Problem statement
Would you filter the listing below so that only lines with the word "fees" remain?

□ □ □

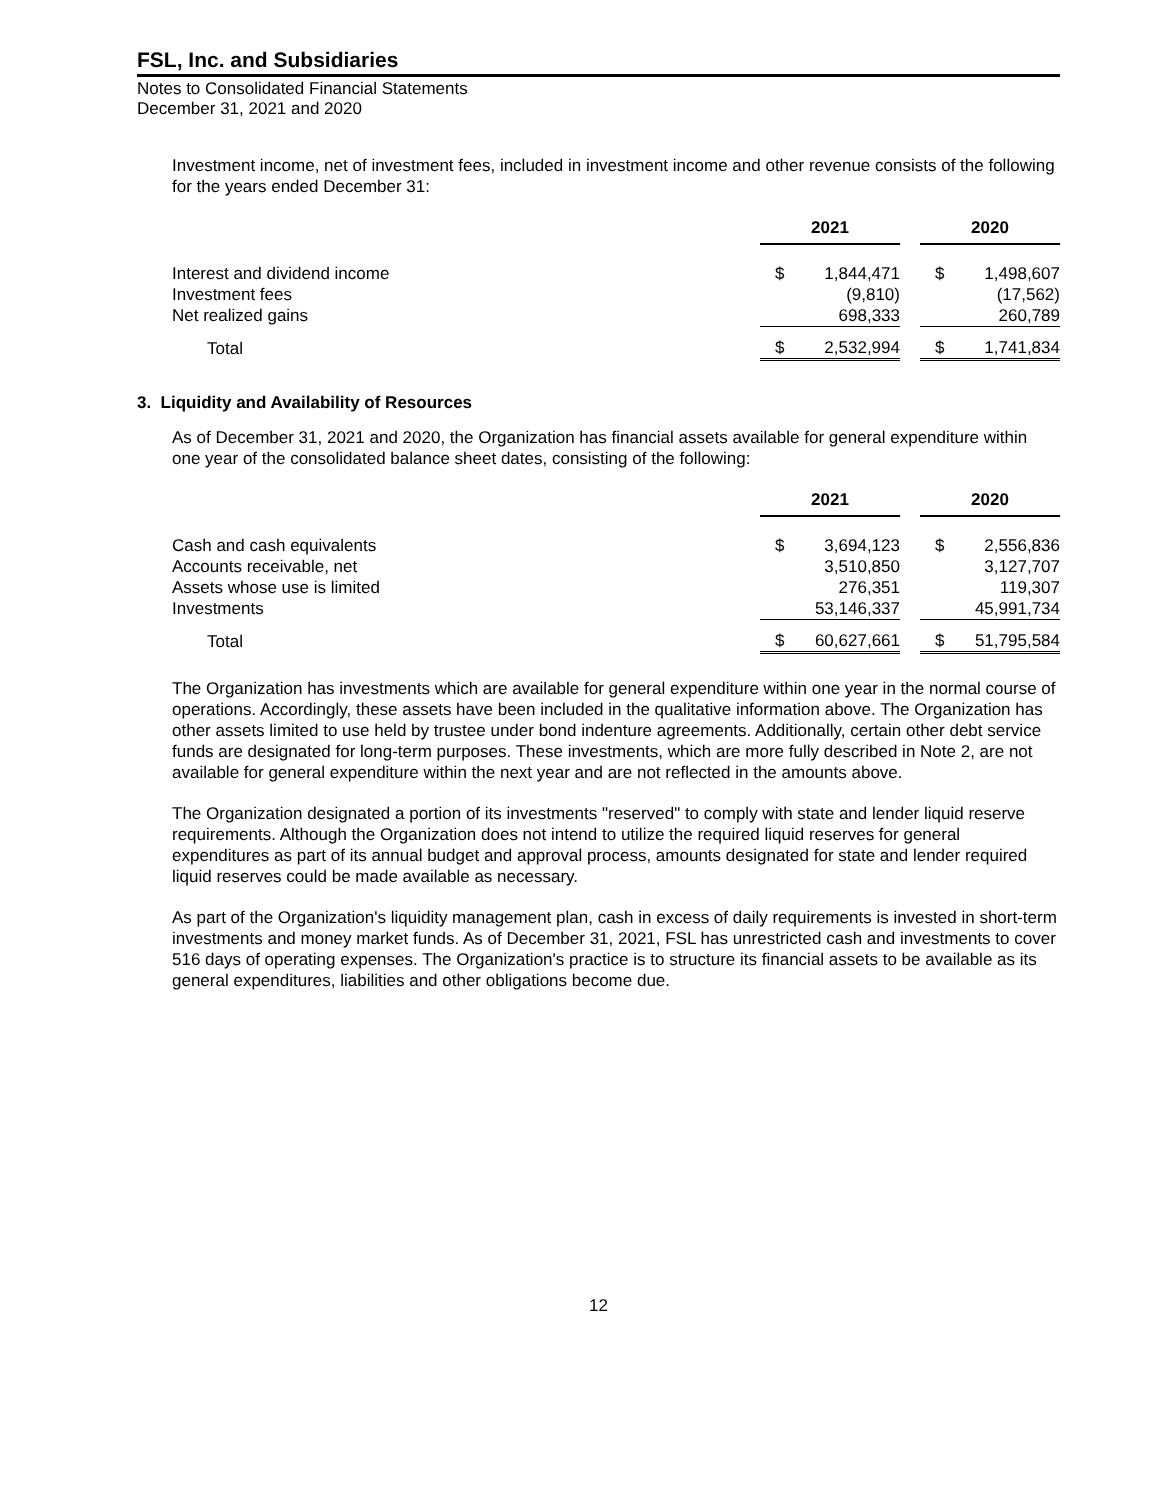FSL, Inc. and Subsidiaries
Notes to Consolidated Financial Statements
December 31, 2021 and 2020
Investment income, net of investment fees, included in investment income and other revenue consists of the following for the years ended December 31:
| | 2021 | | | 2020 | |
| --- | --- | --- | --- | --- | --- |
| Interest and dividend income | $ | 1,844,471 | | $ | 1,498,607 |
| Investment fees | | (9,810) | | | (17,562) |
| Net realized gains | | 698,333 | | | 260,789 |
| Total | $ | 2,532,994 | | $ | 1,741,834 |
3. Liquidity and Availability of Resources
As of December 31, 2021 and 2020, the Organization has financial assets available for general expenditure within one year of the consolidated balance sheet dates, consisting of the following:
| | 2021 | | | 2020 | |
| --- | --- | --- | --- | --- | --- |
| Cash and cash equivalents | $ | 3,694,123 | | $ | 2,556,836 |
| Accounts receivable, net | | 3,510,850 | | | 3,127,707 |
| Assets whose use is limited | | 276,351 | | | 119,307 |
| Investments | | 53,146,337 | | | 45,991,734 |
| Total | $ | 60,627,661 | | $ | 51,795,584 |
The Organization has investments which are available for general expenditure within one year in the normal course of operations. Accordingly, these assets have been included in the qualitative information above. The Organization has other assets limited to use held by trustee under bond indenture agreements. Additionally, certain other debt service funds are designated for long-term purposes. These investments, which are more fully described in Note 2, are not available for general expenditure within the next year and are not reflected in the amounts above.
The Organization designated a portion of its investments "reserved" to comply with state and lender liquid reserve requirements. Although the Organization does not intend to utilize the required liquid reserves for general expenditures as part of its annual budget and approval process, amounts designated for state and lender required liquid reserves could be made available as necessary.
As part of the Organization's liquidity management plan, cash in excess of daily requirements is invested in short-term investments and money market funds. As of December 31, 2021, FSL has unrestricted cash and investments to cover 516 days of operating expenses. The Organization's practice is to structure its financial assets to be available as its general expenditures, liabilities and other obligations become due.
12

□ □ □

Answer to this exercise
Investment income, net of investment fees, included in investment income and other revenue consists of the following for the years ended December 31:
| Investment fees | | (9,810) | | | (17,562) |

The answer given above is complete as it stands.